Provided information:
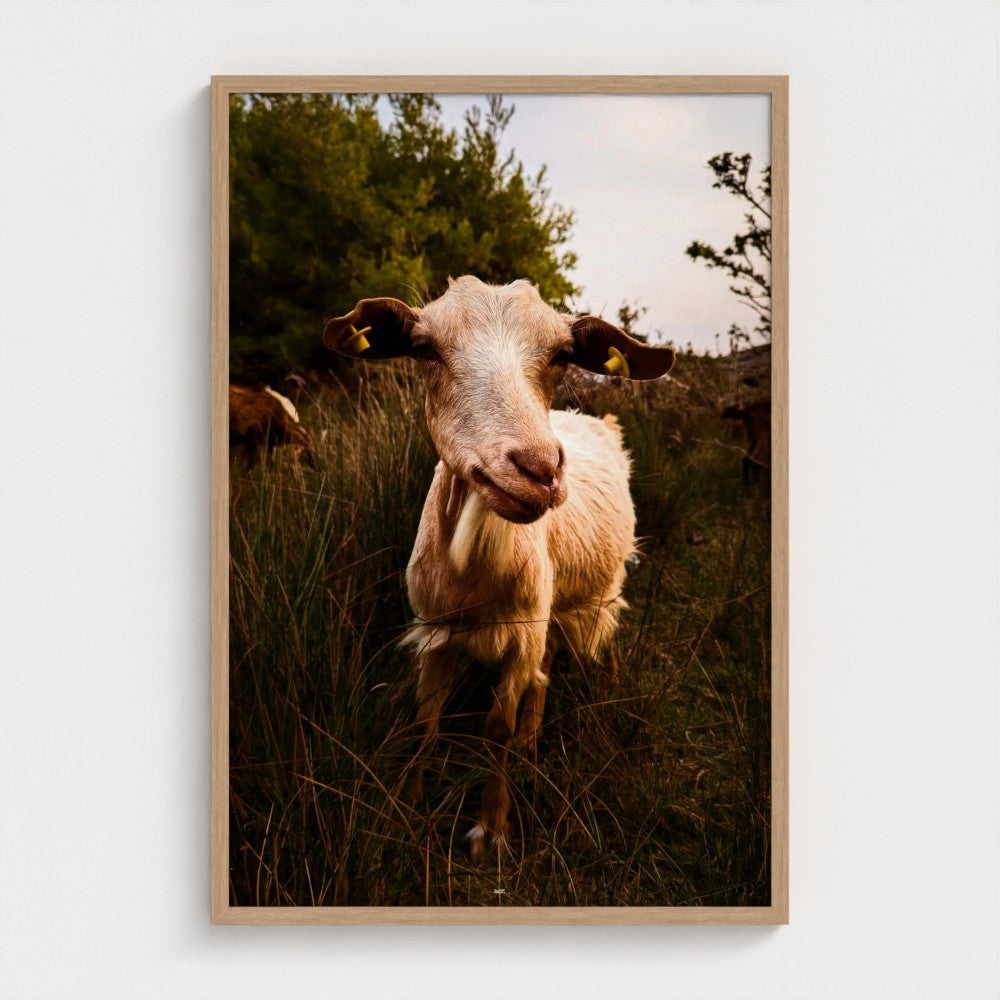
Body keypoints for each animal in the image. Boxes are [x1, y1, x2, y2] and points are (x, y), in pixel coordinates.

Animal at [324, 276, 675, 859]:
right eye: (425, 349)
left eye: (561, 356)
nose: (539, 469)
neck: (475, 578)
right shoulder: (435, 631)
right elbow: (424, 723)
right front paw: (405, 808)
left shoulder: (521, 633)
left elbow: (497, 727)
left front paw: (490, 829)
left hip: (582, 599)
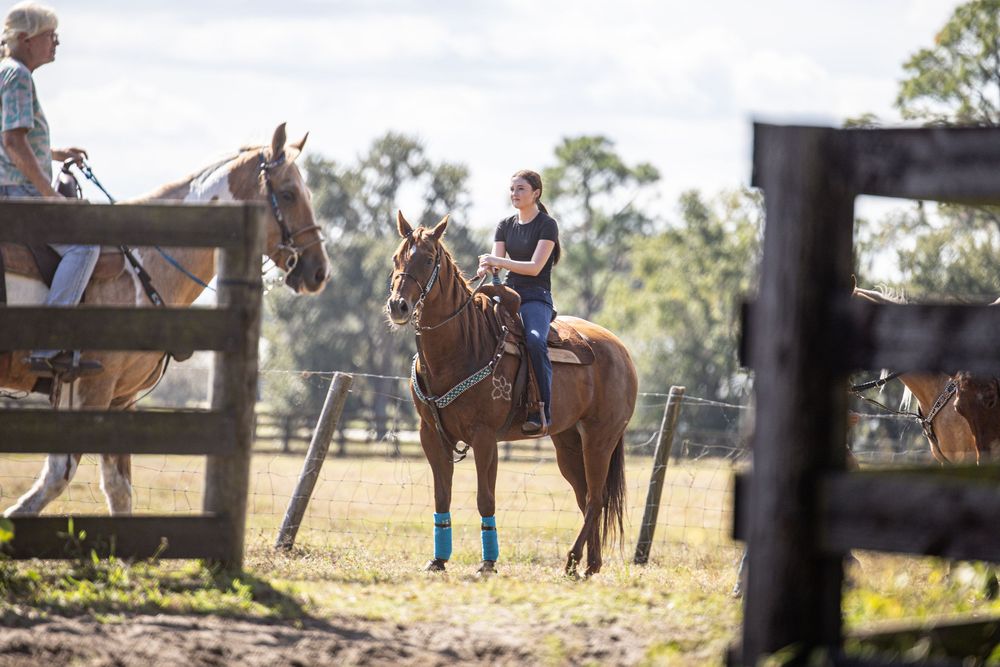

Work required:
Repeat each line of the records exactly, dropping the pictures.

Response:
Body keypoints for each animal in the image. Boxes are [x1, y1, x2, y2] and points are (x, y), in pixel coordinates.

Animal at [324, 276, 675, 859]:
right eye: (425, 349)
left eye: (561, 356)
nose: (539, 469)
neck: (475, 578)
right shoulder: (435, 631)
right elbow: (424, 723)
right front paw: (405, 808)
left shoulder: (521, 633)
left elbow: (497, 727)
left front paw: (490, 829)
left hip: (582, 599)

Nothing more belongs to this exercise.